Ecco il cioccolato al latte di capra

Scritto da Laura D'Ettole |    Aprile 2015    |    Pag.

Giornalista. Specializzata in argomenti di carattere socioeconomico, dal 1997 al 2015 ha collaborato anche con l'ufficio stampa di Unicoop Firenze. Ha lavorato per il settimanale economico ToscanAffari, Il Sole 24Ore Centro Nord e il Corriere Fiorentino.
La sua carriera come giornalista è iniziata nell'89 sulle pagine del Sole 24 Ore, ed ha al suo attivo numerose collaborazioni con quotidiani ed emittenti televisive, per le quali ha realizzato trasmissioni di carattere divulgativo legate ai Centri per l'impiego, su temi come la formazione e l'orientamento professionale.
Laureata in filosofia, ha un lungo percorso come ricercatrice nel campo della sociologia applicata, che l'ha portata nel '92 a collaborare per quattro anni al progetto Unicef "Il bambino urbano".

Uova al latte, al cacao e… al latte di capra. Sono firmate Stainer, una piccola azienda di undici dipendenti di Pontremoli (Ms), la cui creatività davvero non ha mai fine. Le uova al latte di capra «hanno un gusto molto particolare e caratterizzato», racconta il titolare di Stainer, Pierangelo Fanti. Tutte le “sue” uova (capra, fondenti o al latte che siano) sono dedicate alle donne, e per questo hanno sorprese fuori e dentro: un foulard, un sacchetto portaoggetti con roselline fatte a mano…

Ma il “cuore” creativo di questa piccola impresa toscana sta altrove, perché Fanti lavora da tempo a un progetto: sviluppare medicine a base di cioccolato. Praticamente una sorta di Eden per “cioccolatomani” dalla salute malferma che un giorno, invece di entrare in farmacia, potranno felicemente mettere piede in una sorta di… cioccolateria.

Stainer ha in assortimento circa duecento prodotti a base di cioccolato. Produce e vende nel circuito farmaceutico una cioccolata priva di glutine, una per diabetici, un’altra lassativa, una che fa dormire. E c’è anche il sogno segreto di ogni donna un po’ paffuta: la “cocoa slim”, ovvero la cioccolata che non ingrassa, ma al contrario riduce il senso di fame e aiuta a mantenere il peso corporeo. «Il nostro futuro sta proprio nelle medicine a base di cioccolato - racconta Fanti -.

Chi ha formulato questi prodotti è un tecnologo farmaceutico di fama mondiale che ha al suo attivo la scoperta di uno dei più noti antinfiammatori del mondo. Fra qualche mese inoltre, grazie alla collaborazione con il Cnr di Pisa, troveremo in farmacia un altro oggetto del desiderio (inconfessato) di ogni donna: la tavoletta di cioccolato che aiuta l’abbronzatura».

Uova capra
Stainer opera sul mercato dal 1988. In principio con una struttura a rete: un semplice marchio, aziende artigiane per produrre, agenti per vendere in Italia e all’estero. Poi, dal 2000, con solide mura e impianti produttivi con sede a Pontremoli appunto.

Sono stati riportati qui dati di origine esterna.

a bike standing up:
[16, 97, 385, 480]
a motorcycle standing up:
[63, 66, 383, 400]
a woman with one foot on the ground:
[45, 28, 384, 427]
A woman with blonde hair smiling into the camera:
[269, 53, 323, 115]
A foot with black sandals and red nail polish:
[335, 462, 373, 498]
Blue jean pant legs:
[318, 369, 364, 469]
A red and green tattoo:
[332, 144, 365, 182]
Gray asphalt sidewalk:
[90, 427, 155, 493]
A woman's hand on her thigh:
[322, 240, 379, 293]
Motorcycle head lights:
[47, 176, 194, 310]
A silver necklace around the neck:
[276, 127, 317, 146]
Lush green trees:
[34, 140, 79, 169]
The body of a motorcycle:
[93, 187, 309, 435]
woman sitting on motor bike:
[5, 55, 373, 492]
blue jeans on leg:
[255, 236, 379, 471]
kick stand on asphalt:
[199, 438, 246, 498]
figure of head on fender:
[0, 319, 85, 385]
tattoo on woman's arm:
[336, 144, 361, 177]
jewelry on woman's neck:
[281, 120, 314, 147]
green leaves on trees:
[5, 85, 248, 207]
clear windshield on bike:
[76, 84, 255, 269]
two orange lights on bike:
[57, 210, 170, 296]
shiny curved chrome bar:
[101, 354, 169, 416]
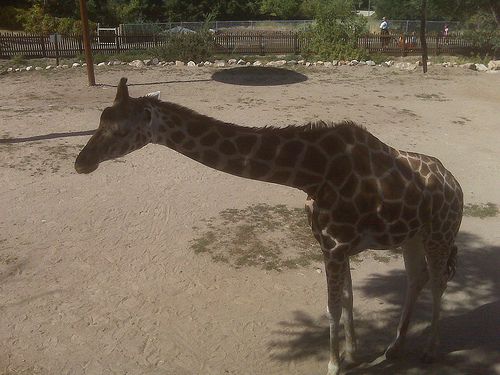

Tutta questa insolita storia però non sarebbe comprensibile senza la figura di questo singolare imprenditore, Pierangelo Fanti, che solo pochi anni prima di dedicarsi alla cioccolata vendeva gioielli alla regina del Brunei. Poi decide di dedicarsi all’alta finanza e lavora come consulente al finanziamento di idee imprenditoriali innovativeper uno dei più importanti istituti di credito italiani.

Un giorno si sofferma su questa sua singolare idea fatta di cioccolata, salute e dintorni. Trova un marchio austriaco, Stainer appunto, e lo compra. La cosa gli prende la mano e oggi è ancora lì, a Pontremoli. A produrre e inventare.

Il cacao che utilizza viene soprattutto dal Venezuela «perché ha un’acidità inferiore, profumi e aromi naturali». In azienda arriva un prodotto semilavorato, una pasta di cacao liquida poi trasformata in cento “blend” e “mix”.

Vende soprattutto sul mercato italiano, in piccolissima parte (10%) all’estero. Ha una rete di vendita di 70 agenti e una ventina di importatori. La sua idea è spingere l’acceleratore sullo sviluppo al di fuori dei confini nazionali per creare negozi monomarca Stainer. Il primo nascerà in Cina.

Nelle uova di cioccolata Stainer con latte di capra non c'è latte vaccino, ma è presente come in tutti i latte il lattosio. Quindi si sconsiglia a chi è allergico al lattosio di consumarle.